Brief
Copy, word for word, the lines from the one containing "True or false: the data shows 8.1 at 37." up to and including the final line below, and leave the pictures out of your copy.

Listed entries

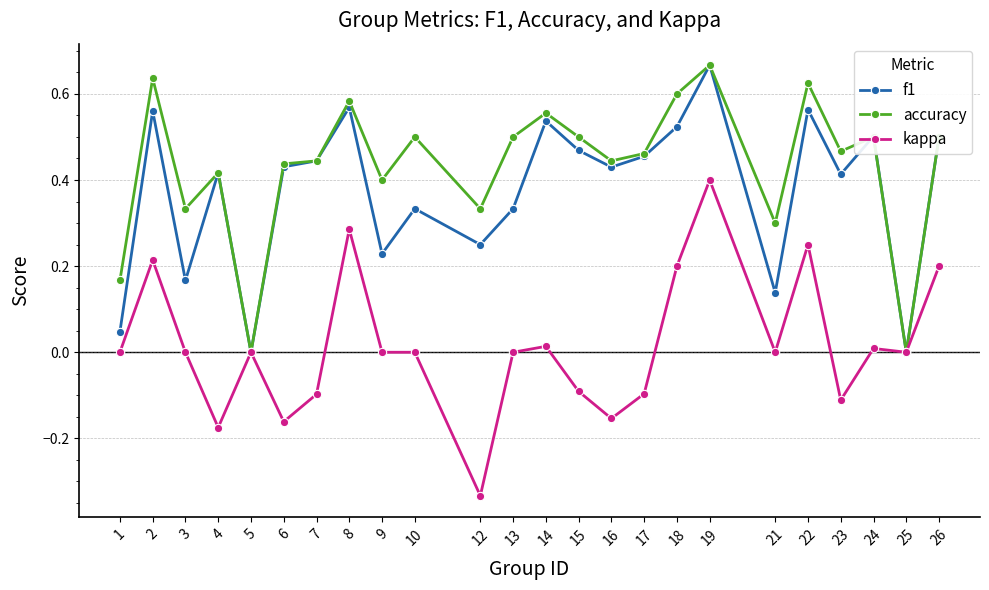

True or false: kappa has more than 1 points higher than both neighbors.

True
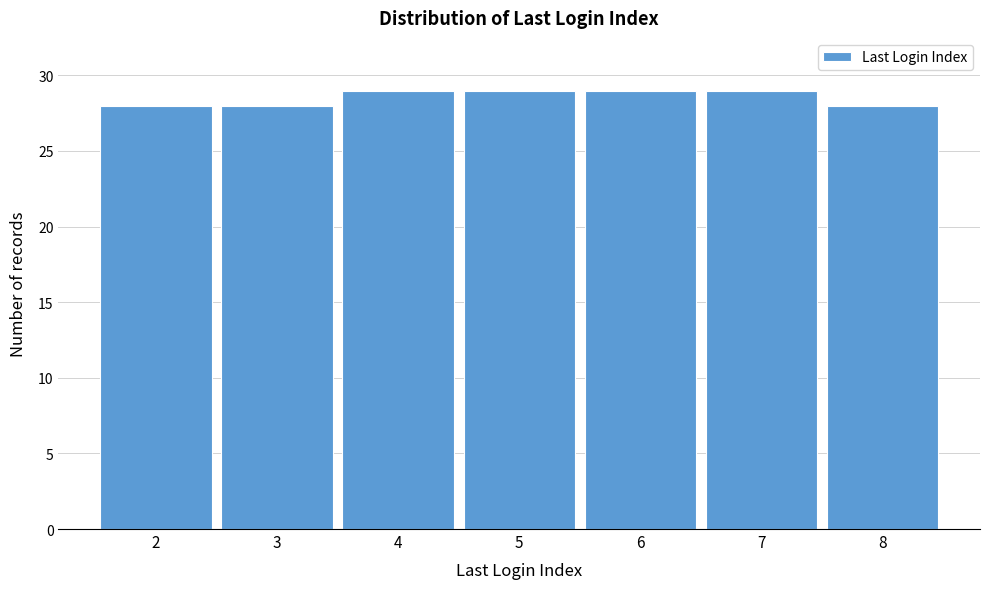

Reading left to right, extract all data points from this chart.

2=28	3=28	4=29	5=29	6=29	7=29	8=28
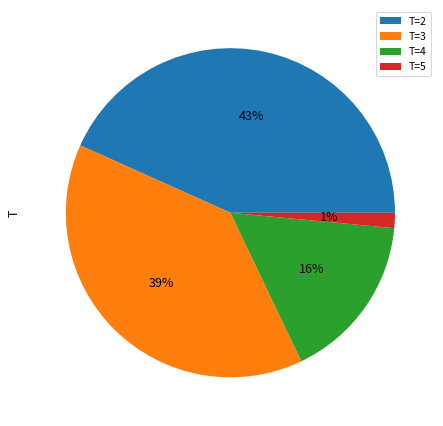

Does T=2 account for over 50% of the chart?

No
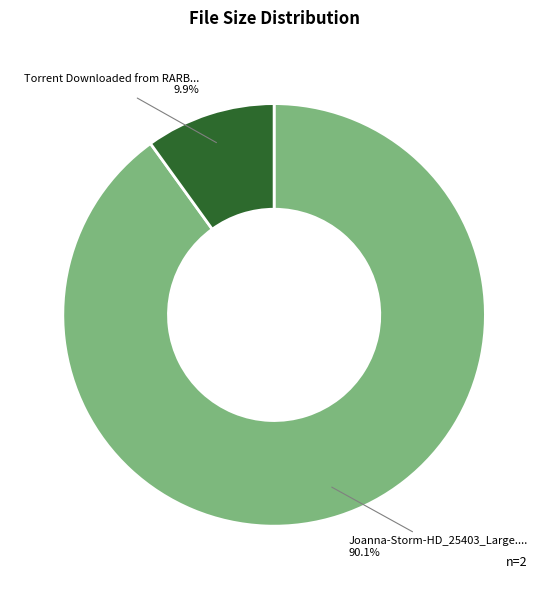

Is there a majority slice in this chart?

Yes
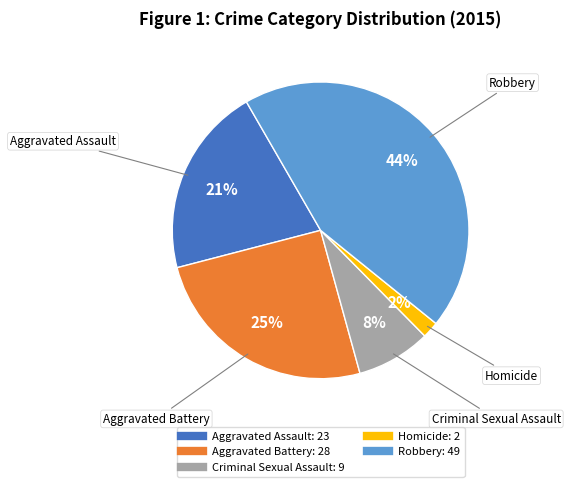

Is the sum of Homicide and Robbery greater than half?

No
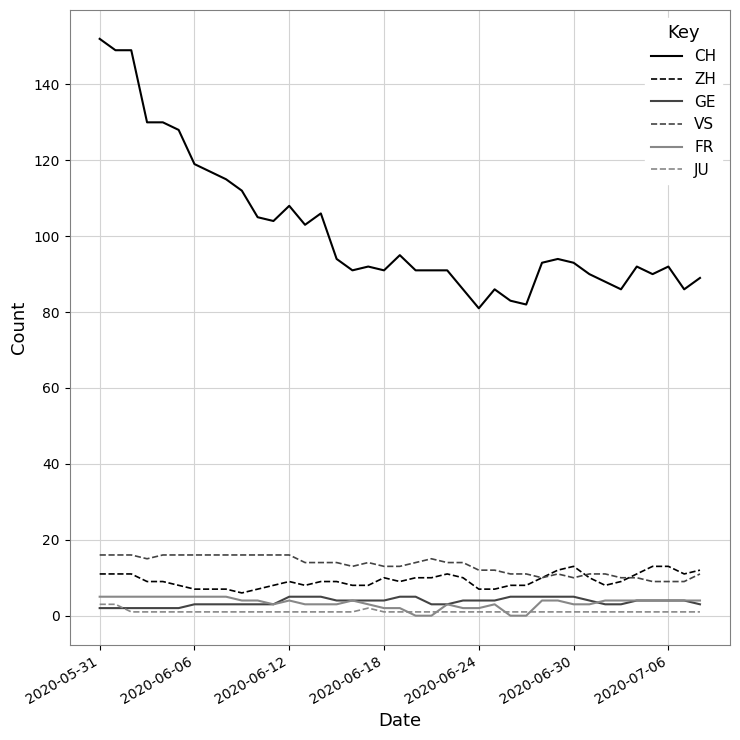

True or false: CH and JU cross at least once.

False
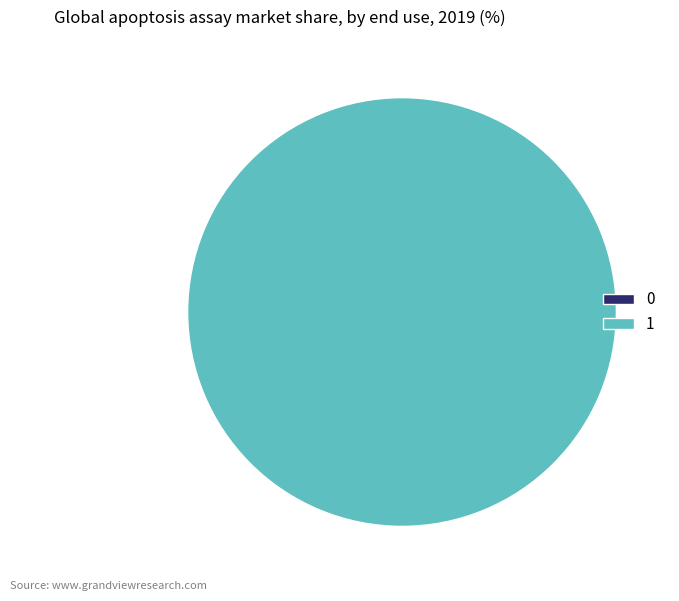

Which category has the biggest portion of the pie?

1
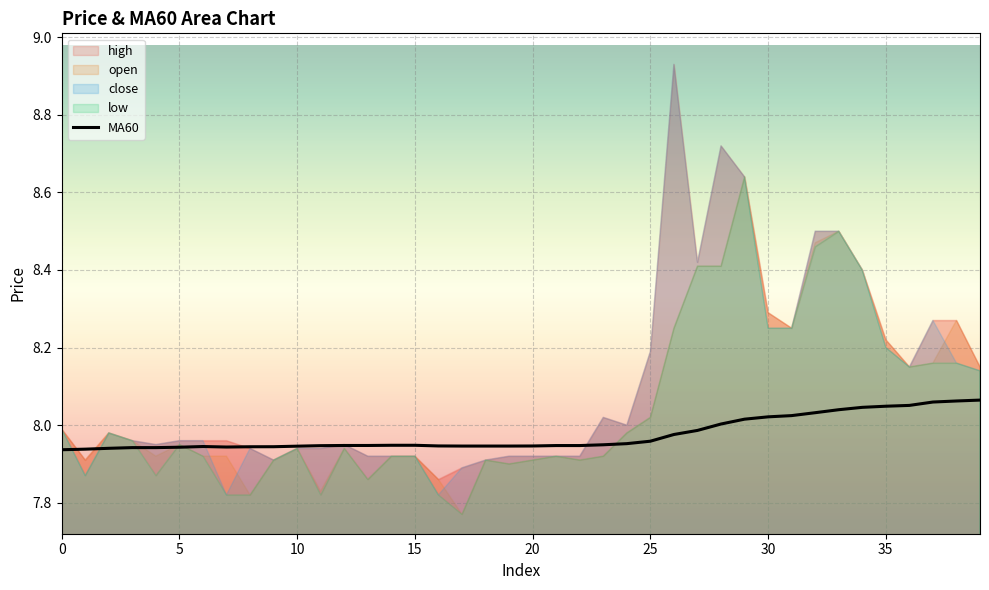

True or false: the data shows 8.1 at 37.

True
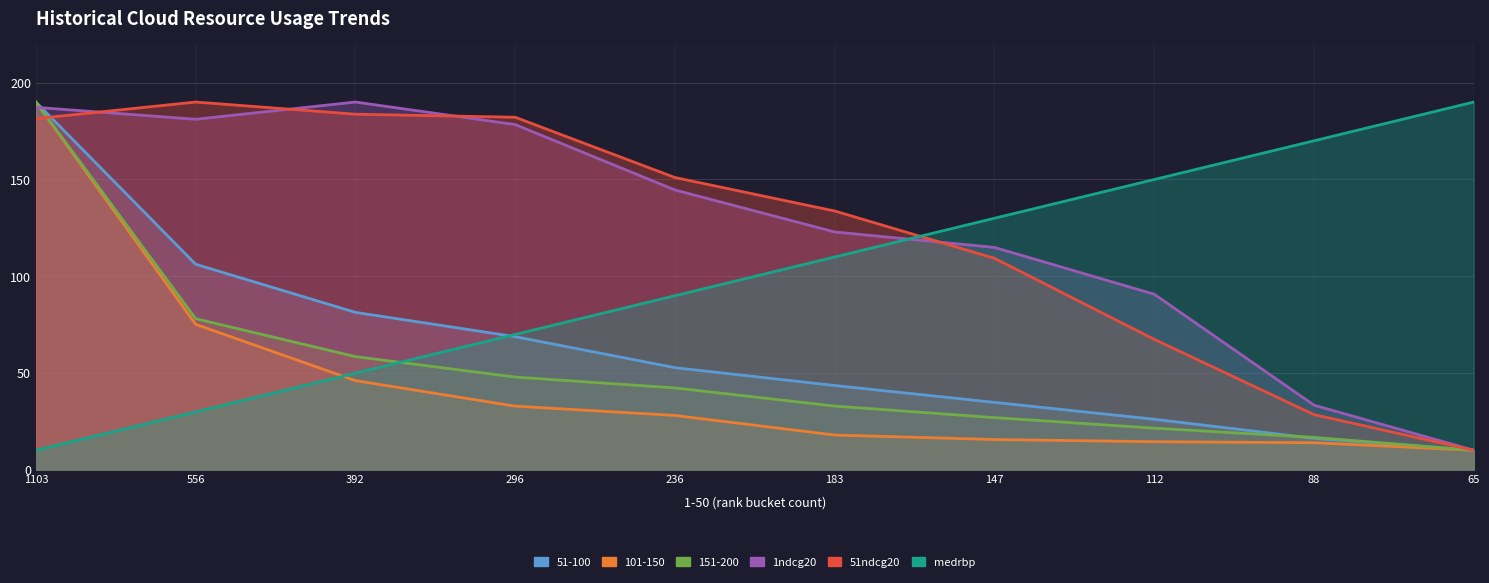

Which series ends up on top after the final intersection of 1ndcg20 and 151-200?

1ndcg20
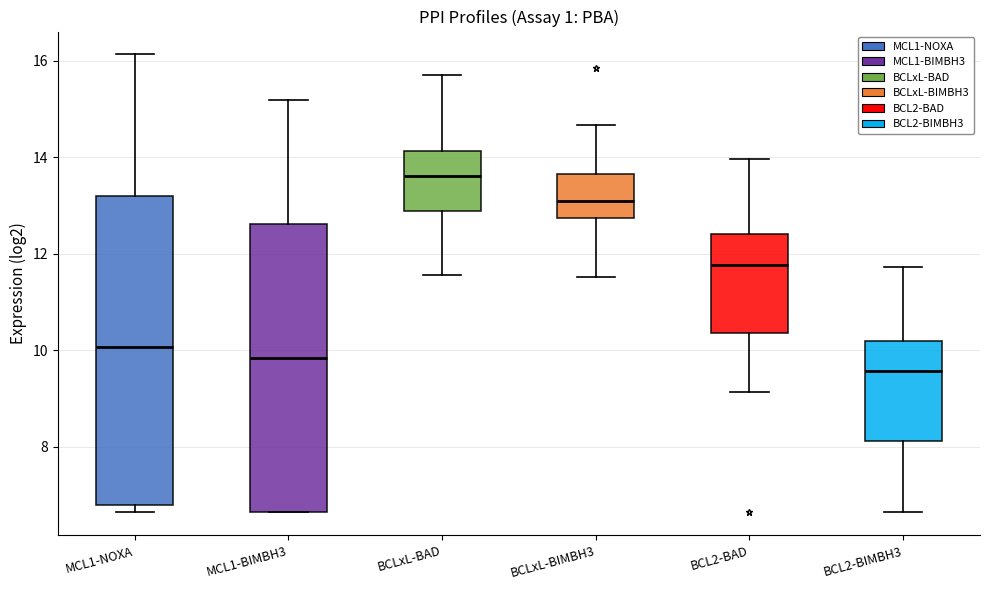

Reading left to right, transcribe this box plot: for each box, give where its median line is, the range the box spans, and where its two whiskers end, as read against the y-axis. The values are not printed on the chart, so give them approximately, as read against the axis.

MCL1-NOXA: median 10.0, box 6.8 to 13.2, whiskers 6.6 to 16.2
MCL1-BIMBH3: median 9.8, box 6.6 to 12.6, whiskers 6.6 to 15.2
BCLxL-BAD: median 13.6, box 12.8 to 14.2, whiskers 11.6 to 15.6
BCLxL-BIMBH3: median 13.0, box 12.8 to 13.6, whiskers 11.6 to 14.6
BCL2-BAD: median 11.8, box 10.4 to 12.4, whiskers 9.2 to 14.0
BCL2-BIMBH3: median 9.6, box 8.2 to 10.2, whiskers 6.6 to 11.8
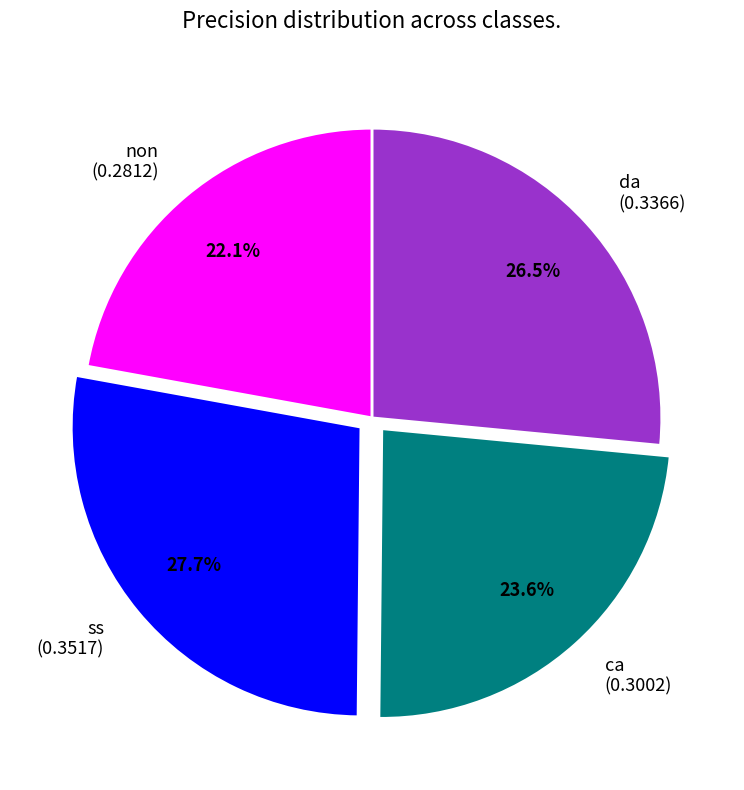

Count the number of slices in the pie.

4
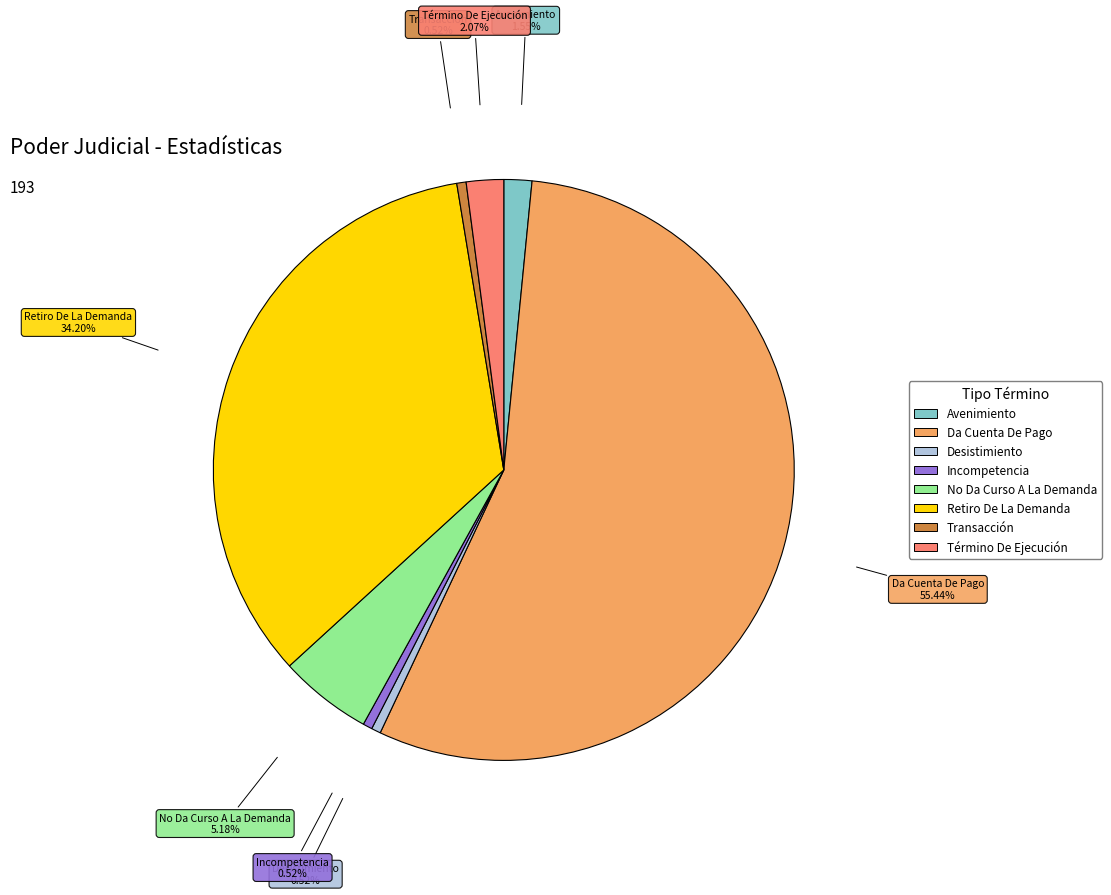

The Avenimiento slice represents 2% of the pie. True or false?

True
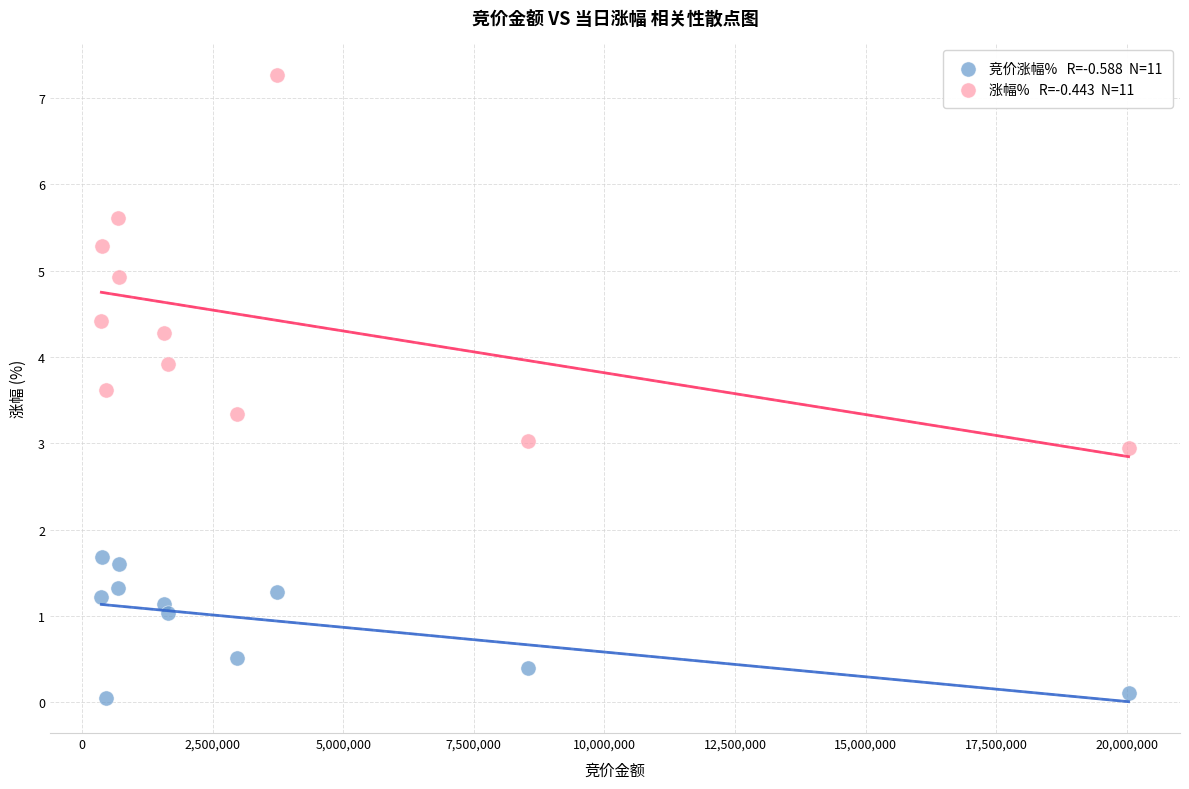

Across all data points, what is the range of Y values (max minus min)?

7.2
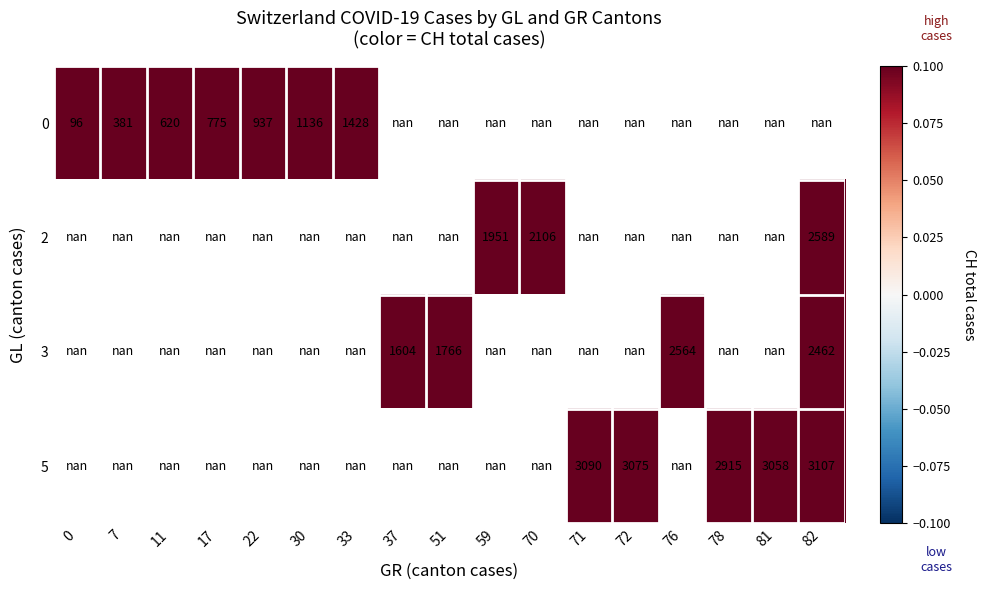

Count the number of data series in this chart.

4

Final answer
True or false: the data shows 8.1 at 37.

True

Which series ends up on top after the final intersection of 1ndcg20 and 151-200?

1ndcg20

Reading left to right, transcribe this box plot: for each box, give where its median line is, the range the box spans, and where its two whiskers end, as read against the y-axis. The values are not printed on the chart, so give them approximately, as read against the axis.

MCL1-NOXA: median 10.0, box 6.8 to 13.2, whiskers 6.6 to 16.2
MCL1-BIMBH3: median 9.8, box 6.6 to 12.6, whiskers 6.6 to 15.2
BCLxL-BAD: median 13.6, box 12.8 to 14.2, whiskers 11.6 to 15.6
BCLxL-BIMBH3: median 13.0, box 12.8 to 13.6, whiskers 11.6 to 14.6
BCL2-BAD: median 11.8, box 10.4 to 12.4, whiskers 9.2 to 14.0
BCL2-BIMBH3: median 9.6, box 8.2 to 10.2, whiskers 6.6 to 11.8

Count the number of slices in the pie.

4

The Avenimiento slice represents 2% of the pie. True or false?

True

Across all data points, what is the range of Y values (max minus min)?

7.2

Count the number of data series in this chart.

4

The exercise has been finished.